*** Opening INFORMATION ***

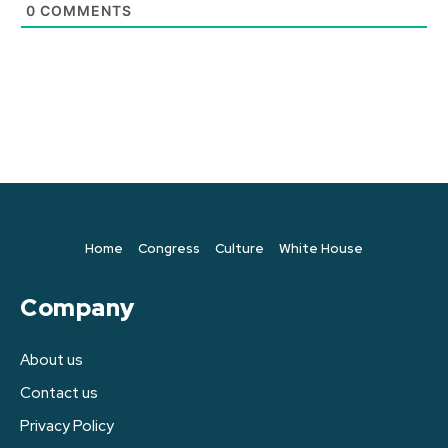
0
COMMENTS
Home
Congress
Culture
White House
Company
About us
Contact us
Privacy Policy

*** Closing INFORMATION ***

JOB:
Copy every line of text in the material above without changing anything, leaving out the picture.

RESULT OF THIS EXERCISE:
0
COMMENTS
Home
Congress
Culture
White House
Company
About us
Contact us
Privacy Policy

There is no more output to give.